I have a function that accepts a dictionary as input where the arguments will always be string keys with values that are a vector of real numbers. They may in practice be integers or floats or whatever. What is important is that this function does not work if the arguments are not real numbers (So a vector of strings, or complex, etc, are not valid inputs)
julia> function foo(input_dict::Dict{String, <:AbstractVector{<:Real}})
println(input_dict)
end
foo (generic function with 1 method)
If I declare a dictionary like so
julia> a = Float32.(rand(3));
julia> b = Float64.(rand(3));
julia> c = Integer.(ceil.(rand(3).*10));
julia> my_dict = Dict("key1"=>a, "key2"=>b, "key3"=>c)
Dict{String, Vector} with 3 entries:
"key2" => [0.223777, 0.394267, 0.0128682]
"key3" => [6, 3, 10]
"key1" => Float32[0.788629, 0.146732, 0.93549]
then
julia> typeof(my_dict)
Dict{String, Vector}
and the call to foo
will fail, it seems because of the fact that my_dict
has the type {String, Vector}
(without the extra qualifier on type).
julia> foo(my_dict)
ERROR: MethodError: no method matching foo(::Dict{String, Vector})
Closest candidates are:
foo(::Dict{String, <:AbstractVector{<:Real}}) at REPL[5]:1
Stacktrace:
[1] top-level scope
@ REPL[6]:1
On the other hand, this will work fine if all the value
entries in the dict have the same type
julia> a = rand(3);
julia> b = rand(3);
julia> my_other_dict = Dict("a"=>a, "b"=>b)

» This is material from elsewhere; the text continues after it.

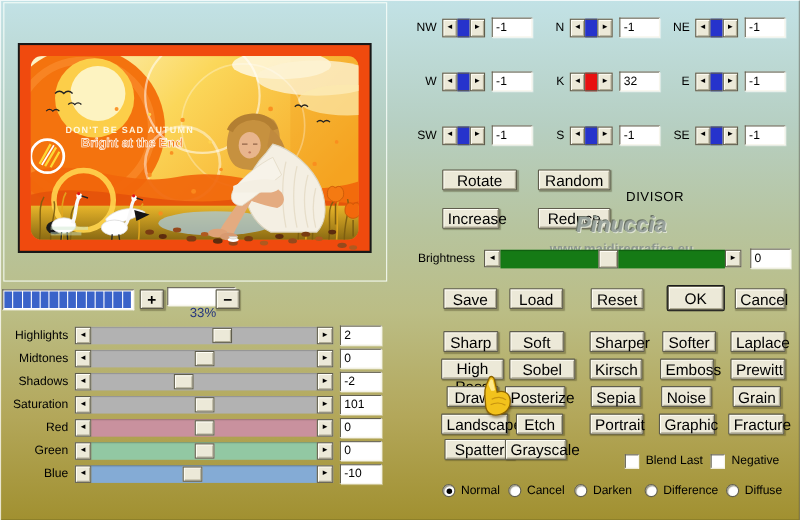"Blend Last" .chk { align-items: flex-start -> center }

Dict{String, Vector{Float64}} with 2 entries:
"b" => [0.700047, 0.765836, 0.603907]
"a" => [0.623392, 0.476285, 0.500553]
julia> foo(my_other_dict)
Dict("b" => [0.7000467111406179, 0.7658355327841554, 0.6039073311484552], "a" => [0.6233916490131216, 0.4762846111664425, 0.500552988508849])
This function is supposed to be part of a package, so ideally the fix involves changing the definition of foo
rather than requiring the dictionary to be typed during creation.

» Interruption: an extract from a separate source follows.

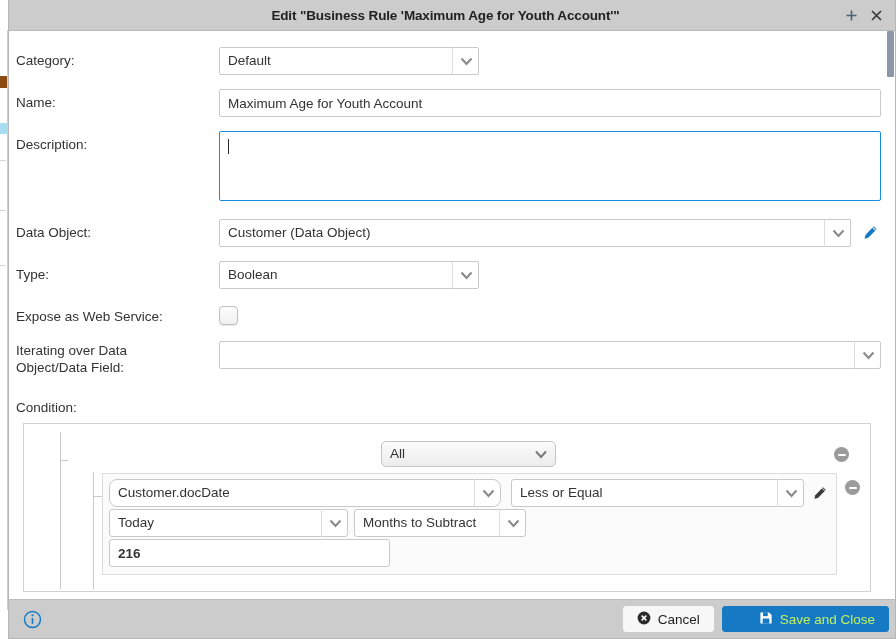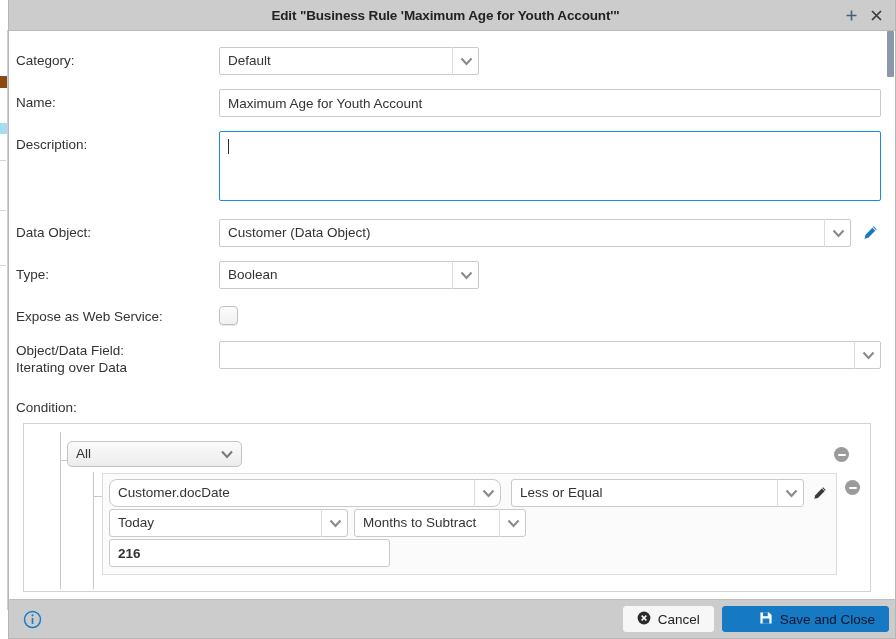"Object/Data Field:" div { order: before "Iterating over Data" -> after "Iterating over Data" }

What I’m wondering about is the “correct” way to fix this in terms the most Julia-esque way of doing it. I’m not terribly concerned about efficiency as this isn’t going to be handling high volumes of data.
My first thought was to do something with overloading. I.E
function foo(key::String, value::AbstractVector{<:Real})
...
end
# or...
function foo(input::Dict{String, <:AbstractVector{<:Real}})
...
end
# Then...
function foo(input::Dict{String, <:AbstractVector})
for (key, value) in input
foo(key, value)
end
# Or perhaps could also construct a dict for each entry?
for (key, value) in input
foo(Dict(key=>value))
end
end
My only problem with this approach is that foo
ultimately deals with writing to a file that already exists. It wouldn’t be great to have it write the first few keys and then fail halfway through because one key has the wrong type, which was why I was hoping to structure foo
in a way that it fails before trying to write anything at all.